Record UK fine for Goldman Sachs

Financial Services Authority fines Wall Street giant $27m for failing to report ongoing investigation in the US.

    Britain's financial regulator has fined Goldman Sachs 17.5m pounds ($27m), the second-largest fine in UK history, for failing to notify British authorities about an investigation in the United States about the investment banking firm.

    The Financial Services Authority began probing Goldman in April, after the US Securities and Exchange Commission filed civil fraud charges against the firm for allegedly misleading buyers of complex mortgage-related investments in 2007.

    Goldman settled the charges in mid-July by agreeing to pay $550m, the largest penalty against a Wall Street firm in the SEC's history.

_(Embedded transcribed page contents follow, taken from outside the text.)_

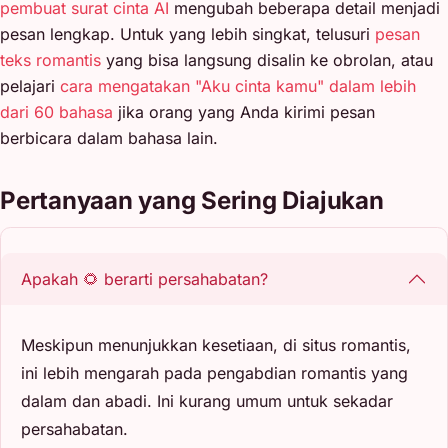
pembuat surat cinta AI
mengubah beberapa detail menjadi
pesan lengkap. Untuk yang lebih singkat, telusuri
pesan
teks romantis
yang bisa langsung disalin ke obrolan, atau
pelajari
cara mengatakan "Aku cinta kamu" dalam lebih
dari 60 bahasa
jika orang yang Anda kirimi pesan
berbicara dalam bahasa lain.
Pertanyaan yang Sering Diajukan
Apakah 🌻 berarti persahabatan?
Meskipun menunjukkan kesetiaan, di situs romantis,
ini lebih mengarah pada pengabdian romantis yang
dalam dan abadi. Ini kurang umum untuk sekadar
persahabatan.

    "This penalty should send a message, particularly to the senior management of large institutions, of the need to have their firm's UK reporting obligations at the forefront of their minds," said Margaret Cole, the FSA's managing director of enforcement and financial crime.

    It was the second-largest fine ever imposed by the FSA, eclipsed only by a 33m pounds fine announced in June against JP Morgan.

    Two European banks lost nearly $1bn on the mortgage securities deal. Goldman failed to tell the FSA that the SEC had begun investigating the transaction; the agency's probe singled out a London-based Goldman executive, Fabrice Tourre.

    'Defective systems'

    Tourre was promoted and moved to the company's London office to become executive director of Goldman Sachs International (GSI) in late 2008. He has denied any wrongdoing and has asked a federal court to throw out the SEC case.

    The FSA granted Goldman a 30 per cent discount from the maximum possible fine because it co-operated and agreed to settle at an early stage.

    "GSI did not set out to hide anything, but its defective systems and controls meant that the level and quality of its communications with the FSA fell far below what we expect of an authorized firm," Cole said.

    The SEC charges were the most significant legal action related to the mortgage meltdown that plunged the United States into recession.

    Goldman neither admitted nor denied legal wrongdoing in agreeing to the settlement with the SEC.

    However, it acknowledged that its marketing materials for the investment deal at the centre of the charges omitted key information for buyers.